Available records START

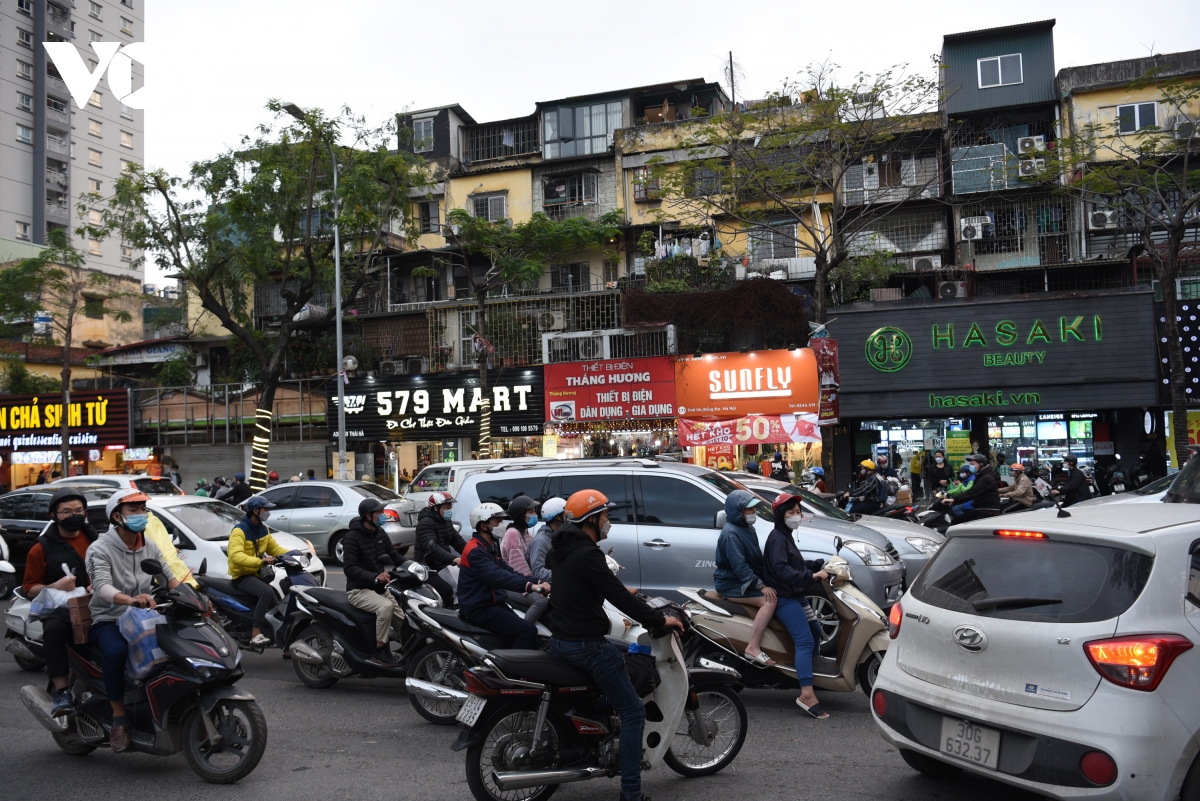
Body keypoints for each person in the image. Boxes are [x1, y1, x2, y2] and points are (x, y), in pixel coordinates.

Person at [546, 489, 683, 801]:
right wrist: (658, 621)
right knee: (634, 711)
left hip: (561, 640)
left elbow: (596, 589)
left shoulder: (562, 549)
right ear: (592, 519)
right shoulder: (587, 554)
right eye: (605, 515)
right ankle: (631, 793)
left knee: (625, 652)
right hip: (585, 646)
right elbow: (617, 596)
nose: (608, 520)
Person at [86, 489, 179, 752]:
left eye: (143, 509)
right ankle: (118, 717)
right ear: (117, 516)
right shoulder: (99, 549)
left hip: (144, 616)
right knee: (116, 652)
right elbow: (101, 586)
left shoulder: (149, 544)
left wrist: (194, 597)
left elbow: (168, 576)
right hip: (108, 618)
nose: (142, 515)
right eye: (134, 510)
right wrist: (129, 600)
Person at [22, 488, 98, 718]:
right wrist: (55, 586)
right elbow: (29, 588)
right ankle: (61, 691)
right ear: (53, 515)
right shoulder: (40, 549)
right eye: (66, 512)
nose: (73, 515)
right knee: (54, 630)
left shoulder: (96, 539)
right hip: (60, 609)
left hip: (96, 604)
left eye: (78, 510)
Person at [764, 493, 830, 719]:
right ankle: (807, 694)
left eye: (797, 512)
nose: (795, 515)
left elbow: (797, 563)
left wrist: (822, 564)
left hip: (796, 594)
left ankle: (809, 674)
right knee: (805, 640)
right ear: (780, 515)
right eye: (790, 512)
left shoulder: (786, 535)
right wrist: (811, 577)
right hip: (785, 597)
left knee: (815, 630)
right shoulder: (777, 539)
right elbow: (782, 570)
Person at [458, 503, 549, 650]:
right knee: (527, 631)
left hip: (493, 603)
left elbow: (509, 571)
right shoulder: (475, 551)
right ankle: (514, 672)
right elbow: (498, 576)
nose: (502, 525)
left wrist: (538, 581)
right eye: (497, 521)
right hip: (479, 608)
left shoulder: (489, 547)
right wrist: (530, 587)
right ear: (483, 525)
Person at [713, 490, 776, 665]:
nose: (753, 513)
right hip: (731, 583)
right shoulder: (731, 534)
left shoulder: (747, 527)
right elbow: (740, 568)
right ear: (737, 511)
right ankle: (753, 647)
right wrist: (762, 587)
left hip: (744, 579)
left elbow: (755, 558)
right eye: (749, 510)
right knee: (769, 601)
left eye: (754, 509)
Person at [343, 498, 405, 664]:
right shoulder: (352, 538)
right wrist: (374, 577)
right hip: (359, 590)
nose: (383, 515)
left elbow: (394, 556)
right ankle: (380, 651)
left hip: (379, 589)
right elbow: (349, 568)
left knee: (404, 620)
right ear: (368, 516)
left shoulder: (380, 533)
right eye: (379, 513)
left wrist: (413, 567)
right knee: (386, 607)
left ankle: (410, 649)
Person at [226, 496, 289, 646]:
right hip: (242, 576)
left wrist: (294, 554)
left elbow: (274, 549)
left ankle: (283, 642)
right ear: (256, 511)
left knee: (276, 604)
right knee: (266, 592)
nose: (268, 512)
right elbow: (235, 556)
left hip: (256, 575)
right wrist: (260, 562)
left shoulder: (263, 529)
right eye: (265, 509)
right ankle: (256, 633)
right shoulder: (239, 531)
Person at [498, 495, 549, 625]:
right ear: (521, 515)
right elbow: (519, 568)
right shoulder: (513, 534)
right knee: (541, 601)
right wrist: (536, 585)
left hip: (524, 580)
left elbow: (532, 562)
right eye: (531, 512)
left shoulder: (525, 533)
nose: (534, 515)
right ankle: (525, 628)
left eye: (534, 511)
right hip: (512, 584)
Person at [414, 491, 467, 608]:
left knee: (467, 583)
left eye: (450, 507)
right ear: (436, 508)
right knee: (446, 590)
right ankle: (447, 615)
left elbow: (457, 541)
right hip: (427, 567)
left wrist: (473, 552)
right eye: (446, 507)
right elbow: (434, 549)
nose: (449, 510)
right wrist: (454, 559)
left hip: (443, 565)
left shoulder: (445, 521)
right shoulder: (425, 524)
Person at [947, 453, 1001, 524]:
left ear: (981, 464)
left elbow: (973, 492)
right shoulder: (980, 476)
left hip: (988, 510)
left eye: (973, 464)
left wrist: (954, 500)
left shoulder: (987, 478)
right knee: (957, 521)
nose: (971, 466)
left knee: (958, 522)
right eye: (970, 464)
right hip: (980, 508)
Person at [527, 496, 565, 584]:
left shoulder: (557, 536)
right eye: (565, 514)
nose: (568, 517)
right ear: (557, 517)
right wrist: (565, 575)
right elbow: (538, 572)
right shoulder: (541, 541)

Available records END
Available records START

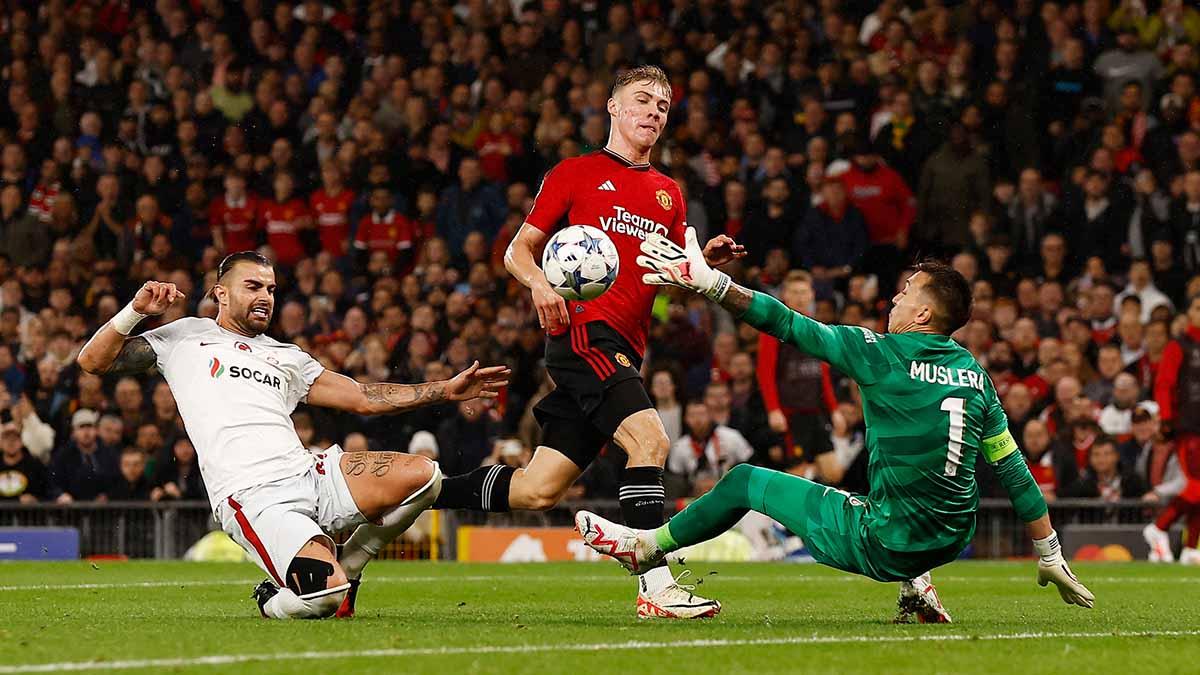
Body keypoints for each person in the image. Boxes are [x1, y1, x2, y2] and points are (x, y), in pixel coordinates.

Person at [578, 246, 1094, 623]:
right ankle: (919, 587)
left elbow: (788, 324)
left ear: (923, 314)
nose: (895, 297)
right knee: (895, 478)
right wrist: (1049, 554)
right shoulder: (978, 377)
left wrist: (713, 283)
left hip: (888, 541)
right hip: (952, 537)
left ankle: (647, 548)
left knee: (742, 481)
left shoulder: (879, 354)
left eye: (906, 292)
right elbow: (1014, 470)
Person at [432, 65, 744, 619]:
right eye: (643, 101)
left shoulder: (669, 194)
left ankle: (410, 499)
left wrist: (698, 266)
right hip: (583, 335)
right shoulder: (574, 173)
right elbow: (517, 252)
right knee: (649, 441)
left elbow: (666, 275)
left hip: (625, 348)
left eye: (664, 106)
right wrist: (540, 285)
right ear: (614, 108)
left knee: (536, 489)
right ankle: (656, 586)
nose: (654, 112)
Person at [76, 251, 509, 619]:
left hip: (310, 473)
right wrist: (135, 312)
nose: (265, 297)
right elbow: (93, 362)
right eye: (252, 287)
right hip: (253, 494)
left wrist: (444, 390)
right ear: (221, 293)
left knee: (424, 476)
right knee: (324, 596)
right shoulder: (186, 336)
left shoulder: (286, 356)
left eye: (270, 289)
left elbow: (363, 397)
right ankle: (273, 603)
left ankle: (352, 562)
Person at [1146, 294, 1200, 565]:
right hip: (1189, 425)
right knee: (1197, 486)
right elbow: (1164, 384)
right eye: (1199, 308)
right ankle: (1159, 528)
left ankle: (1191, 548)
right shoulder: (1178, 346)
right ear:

Available records END

> [Task goal] All lines above from the one with "left elbow: (666, 275)" to the one with "right ankle: (1159, 528)", inclusive, should be copied exactly, and no other lines.

> [Your solution]
left elbow: (666, 275)
left hip: (625, 348)
left eye: (664, 106)
right wrist: (540, 285)
right ear: (614, 108)
left knee: (536, 489)
right ankle: (656, 586)
nose: (654, 112)
Person at [76, 251, 509, 619]:
left hip: (310, 473)
right wrist: (135, 312)
nose: (265, 297)
right elbow: (93, 362)
right eye: (252, 287)
right hip: (253, 494)
left wrist: (444, 390)
right ear: (221, 293)
left knee: (424, 476)
right knee: (324, 596)
right shoulder: (186, 336)
left shoulder: (286, 356)
left eye: (270, 289)
left elbow: (363, 397)
right ankle: (273, 603)
left ankle: (352, 562)
Person at [1146, 294, 1200, 565]:
right hip: (1189, 425)
right knee: (1197, 486)
right elbow: (1164, 384)
right eye: (1199, 308)
right ankle: (1159, 528)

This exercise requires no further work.